### Activity
Every line of the data should be written out exactly, with the pictures left out.

### Supplied material
-----
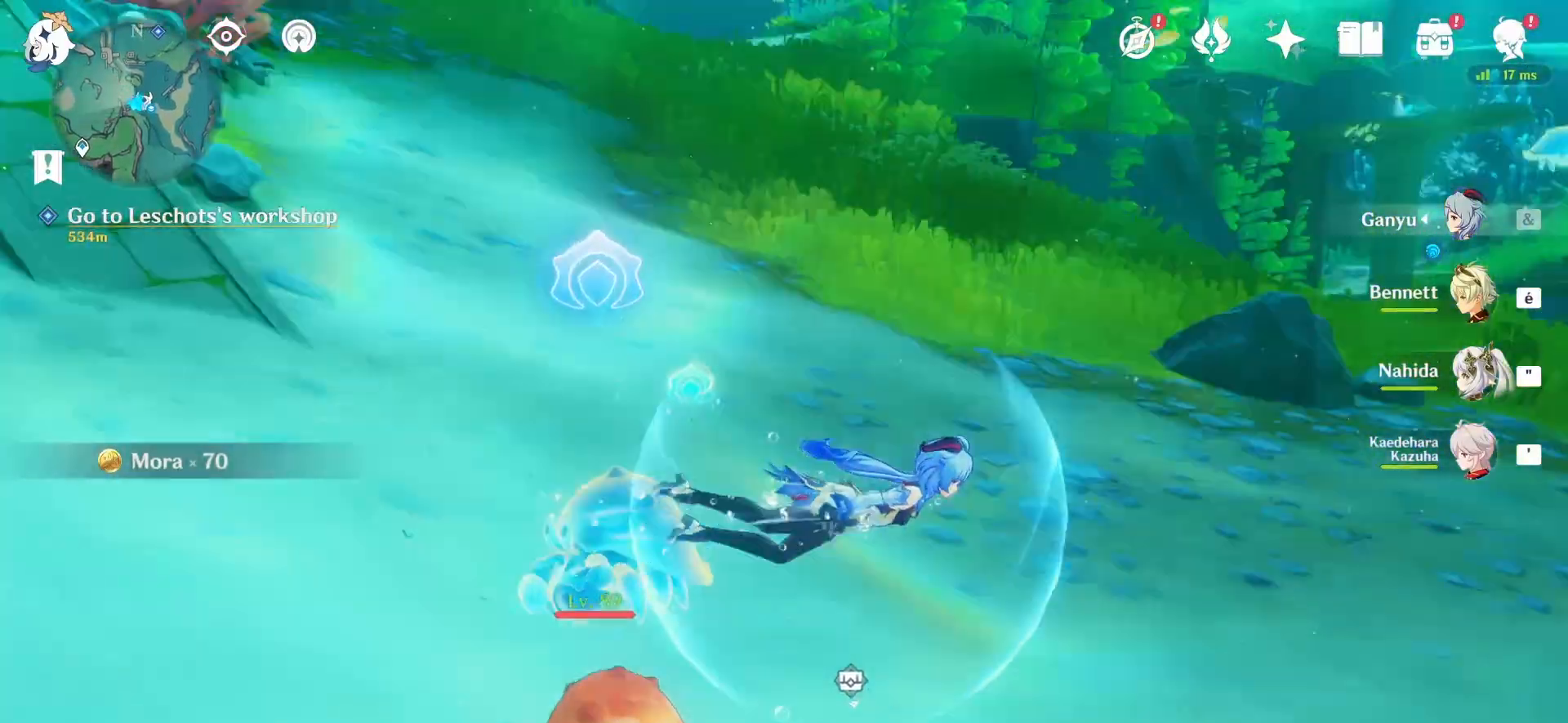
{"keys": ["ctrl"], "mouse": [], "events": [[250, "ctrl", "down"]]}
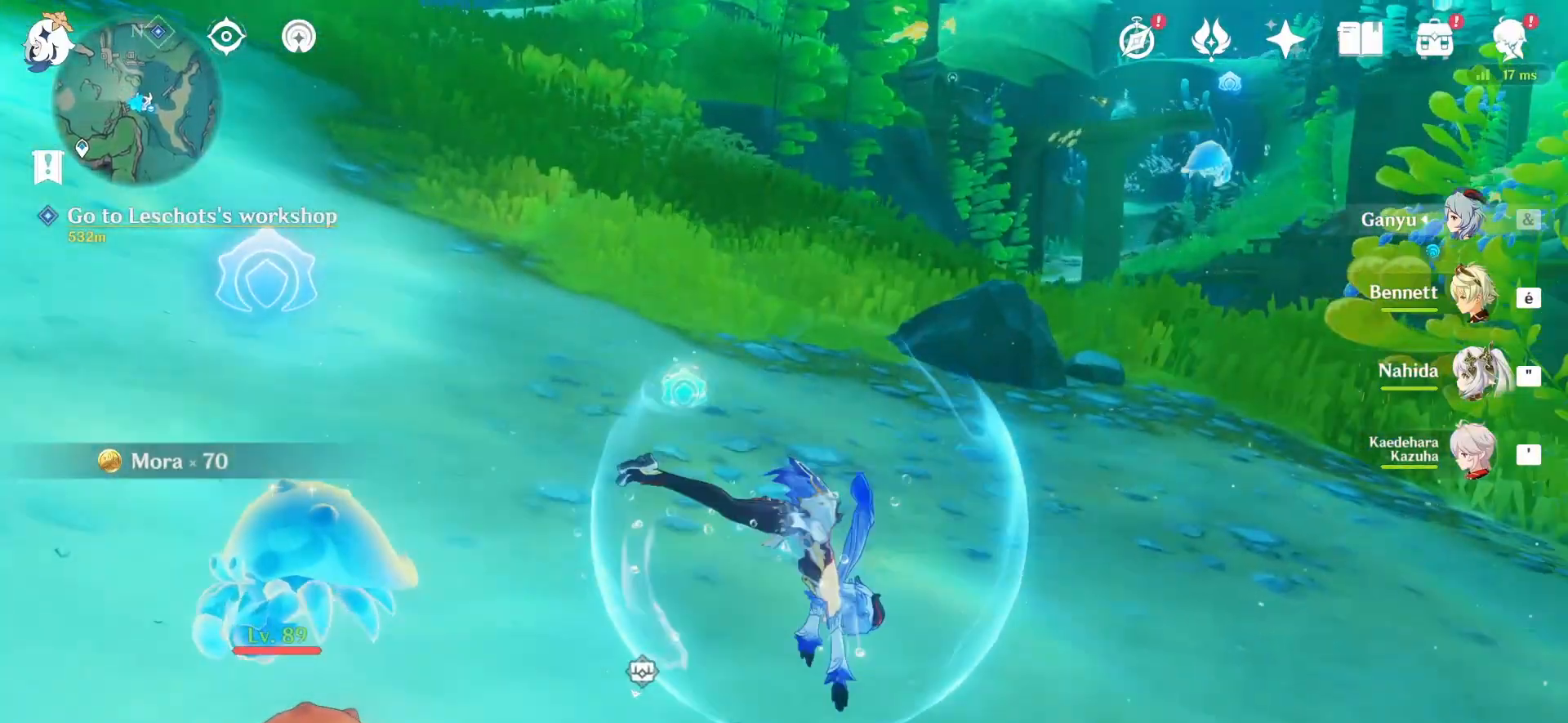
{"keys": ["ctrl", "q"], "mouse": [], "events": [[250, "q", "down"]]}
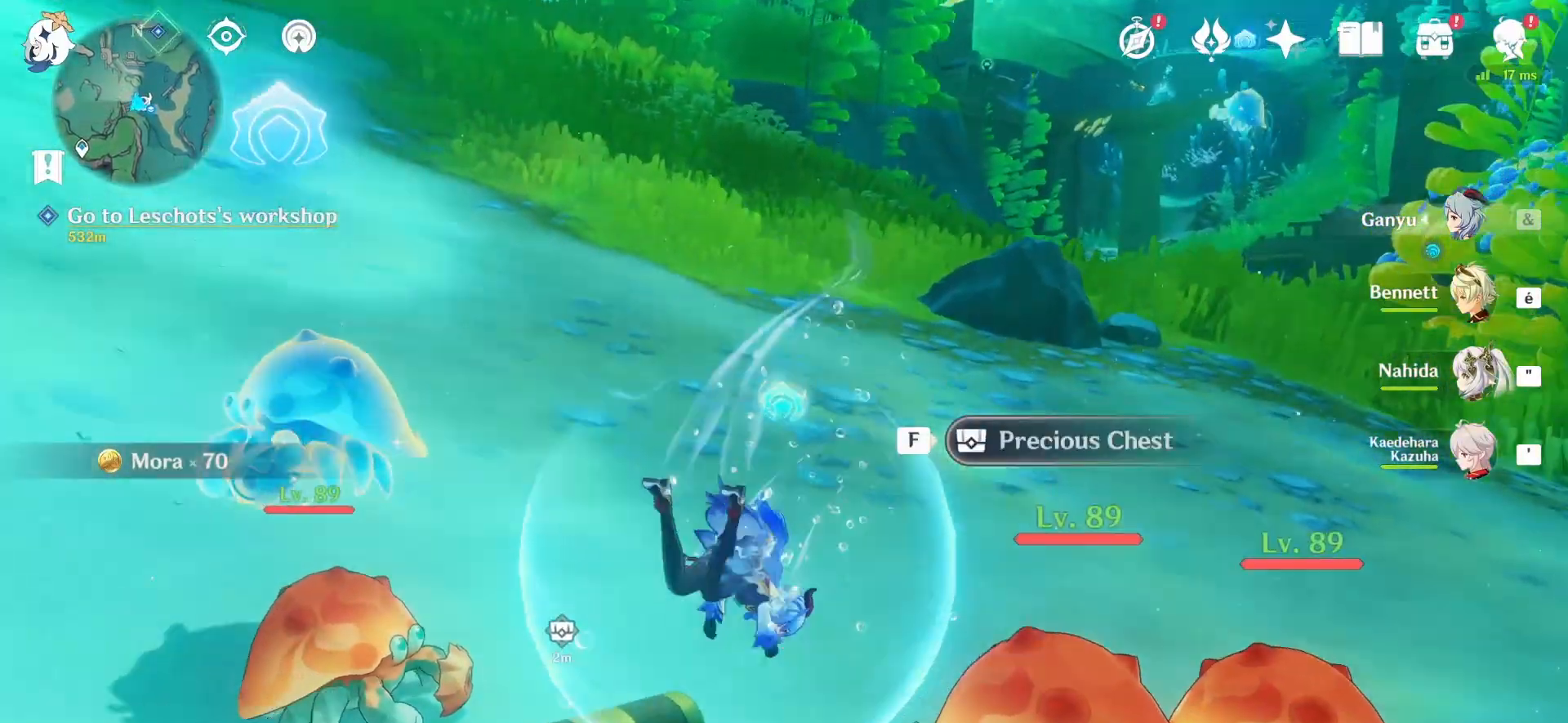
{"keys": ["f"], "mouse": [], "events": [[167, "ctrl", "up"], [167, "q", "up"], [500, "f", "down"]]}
-----
### Result for this task
{"keys": ["ctrl"], "mouse": [], "events": [[250, "ctrl", "down"]]}
{"keys": ["ctrl", "q"], "mouse": [], "events": [[250, "q", "down"]]}
{"keys": ["f"], "mouse": [], "events": [[167, "ctrl", "up"], [167, "q", "up"], [500, "f", "down"]]}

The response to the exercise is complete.